Davis highlighted the recent publicity SAGE has gained and referenced an article published by New Ways Ministry — designed to help and support LGBTQ+ Catholics — in one of their daily newsletters. The article speaks to the accomplishment SAGE has already made by being an acknowledged and established club on a Catholic college campus.
“Catholic schools must be responsive to the needs of students, families and communities as well as to changes in a larger socio-political landscape. LGBTQ people, whether students, parents, teachers or administrators, exist in Catholic educational institutions,” Davis quoted from the initial proposal made by the collaborative Saint Mary’s sexuality groups ten years ago, as a reason for the crucial need for an LGBTQ center.
“I’ve been here long enough to see students put themselves out there, for a cause that they weren’t gonna be here long enough to see,” Davis said. “Change is slow, but it happens. I hope we all — you all — recognize that for better or for worse, we are all in the same community and we have to work together.”
‘What — if anything — does Catholic theology have to say?:’ Catholicism and Transgender Persons
Following the presentation by Davis on the College’s history, director of the center for spirituality Fr.

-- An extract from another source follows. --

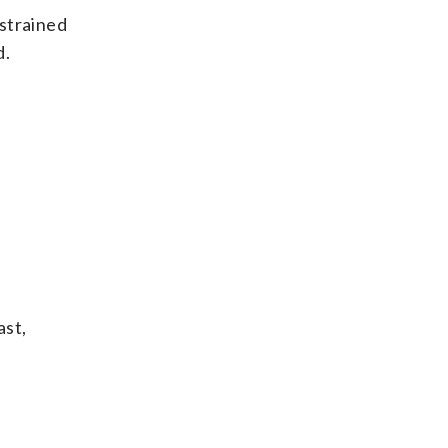
 strained
d.
ast,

Daniel P. Horan spoke on Catholic theology and the ongoing discussion, insights and conversations that need to be had within and outside of the Catholic church.
“One of the things that we’ve seen a lot of, disturbingly, — and these are just headlines from the last couple months — are the ways in which there have been increased transphobic movements, energy, legal practices, legislatures, and various state who have sought to discriminate and harm,” Horan said. “The question that really gets to me, and that I am interested in, and the only thing I can really talk somewhat authoritatively about is: What — if anything — does Catholic theology have to say in response?”

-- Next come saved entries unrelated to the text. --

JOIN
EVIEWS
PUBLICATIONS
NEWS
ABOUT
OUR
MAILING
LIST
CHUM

Horan acknowledged that when people think Catholic and transgender, good feelings do not arise. However, he believes Catholic theology has a lot to say, and not in the way the loudest voices and the most critical and harmful voices present. Rather, he said the majority of resources used and pointed to from Catholic theology, tradition, philosophy and scripture tend to be selectively chosen.
“Just like there is a diversity of identity and gender expression and sexual orientation… there is a diversity of orthodox, legitimate, Catholic thinking, thought and resources,” Horan said.

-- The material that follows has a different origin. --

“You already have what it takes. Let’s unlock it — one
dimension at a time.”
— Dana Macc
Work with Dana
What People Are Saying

He noted that this, referring to the conversation of Catholicism and LGBTQ+, is a topic of great importance because it is such a pressing social issue.
“This is important, at present there is no universal magisterial teaching on this topic,” Horan said. “It is important fo ruse to realize that the conversation is not over, it’s, in my opinion, barely begun, and I think that is important for you as students and us as a community to realize this is an ongoing thing with a deep history.”
He continued discussing the progress made and current changes in the Catholic Church that — while slowly — show progress.
“It’s a reality now that has a future,” Horan said.
Horan ended by telling guests that the Church is now at a point it has never been at, with the new generation of leaders and activists and the new generation being more self-aware and conscious that things will get done.
“We need to have more conversations, socially, politically and ecclesial [conversations] — meaning in the church — and there are more insights, resources and conversation that we need to have and that’s what this is all about,” Horan said.
Editor’s Note: A previous version of this article included a misspelled word. The Observer deeply regrets this error.